Social Justice week highlights the rebirth of a campus organization at Northwestern called the Peace Project.

Anthony Settipaniof the Northwestern Chronicle reports.

The Rebirth of Northwestern’s Peace Project

After years on the sidelines of University affairs, Northwestern’s Peace Project is striving to assert its voice once more in matters of social justice on campus.

Originally an umbrella organization encompassing three different groups—Northwestern Opposing War and Racism, Students for Economic Justice, and the Protest Magazine—Peace Project is now a member of the NU Social Justice Coalition, and works to promote peace and justice through activism and education.

“The history of Peace Project is that it started in the late seventies, early eighties,” said Matthew Kovac.
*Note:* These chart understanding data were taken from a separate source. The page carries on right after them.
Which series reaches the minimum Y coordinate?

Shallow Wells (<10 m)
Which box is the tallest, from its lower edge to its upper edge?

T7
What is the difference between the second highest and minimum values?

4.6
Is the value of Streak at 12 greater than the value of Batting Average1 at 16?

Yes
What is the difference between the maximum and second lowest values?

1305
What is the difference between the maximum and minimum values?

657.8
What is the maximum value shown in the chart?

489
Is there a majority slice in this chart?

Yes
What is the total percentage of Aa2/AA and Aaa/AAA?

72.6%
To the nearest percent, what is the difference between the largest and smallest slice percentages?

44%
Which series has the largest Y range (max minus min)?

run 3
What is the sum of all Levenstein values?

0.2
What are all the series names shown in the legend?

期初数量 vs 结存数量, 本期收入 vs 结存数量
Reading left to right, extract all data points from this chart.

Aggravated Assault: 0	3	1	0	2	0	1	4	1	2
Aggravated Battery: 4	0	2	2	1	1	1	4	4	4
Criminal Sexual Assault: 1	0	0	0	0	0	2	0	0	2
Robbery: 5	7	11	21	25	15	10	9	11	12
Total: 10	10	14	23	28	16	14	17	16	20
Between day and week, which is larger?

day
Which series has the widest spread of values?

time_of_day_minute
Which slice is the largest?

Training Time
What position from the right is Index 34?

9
The group’s outgoing treasurer and a dedicated promoter of its cause, Kovac is quite familiar with the organization’s history.

“It was active in the anti-apartheid movement, in the student divestment campaign,” Kovac continued. “And it was active throughout the nineties and early 2000′s, in various sort of anti-war and international solidarity efforts.”

But then, soon after the turn of the millennium, Peace Project started to fall into disrepair. According to Kovac, leaders graduated and the organization faced a long period of decline from which they are finally beginning to emerge.

“This year there’s definitely been a notable push to put on more events that we can do for free,” he said.

Peace Project’s newly elected president, Kathryn Prescott, hopes to build this momentum both by bringing more members into the organization, and by strengthening ties to other like-minded groups on campus.

“Our main focus right now is sort of building up our organization,” Prescott said. She added, though, that it’s difficult for such a small group to make a difference on a campus as large as Northwestern’s. According to her, Peace Project sees an average of eight or nine students attending each meeting.

“We don’t have a huge base, and that’s why we need to really foster some recruitment efforts,” she said.

She said the group is looking at Northwestern’s upcoming Social Justice Week—which will run from Monday, May 13, to Saturday, May 18—as their golden opportunity to start to make a name for themselves again on campus. Peace Project will be co-sponsoring an event with the Northwestern University College Feminists, as well as a separate documentary screening, the title of which has yet to be announced.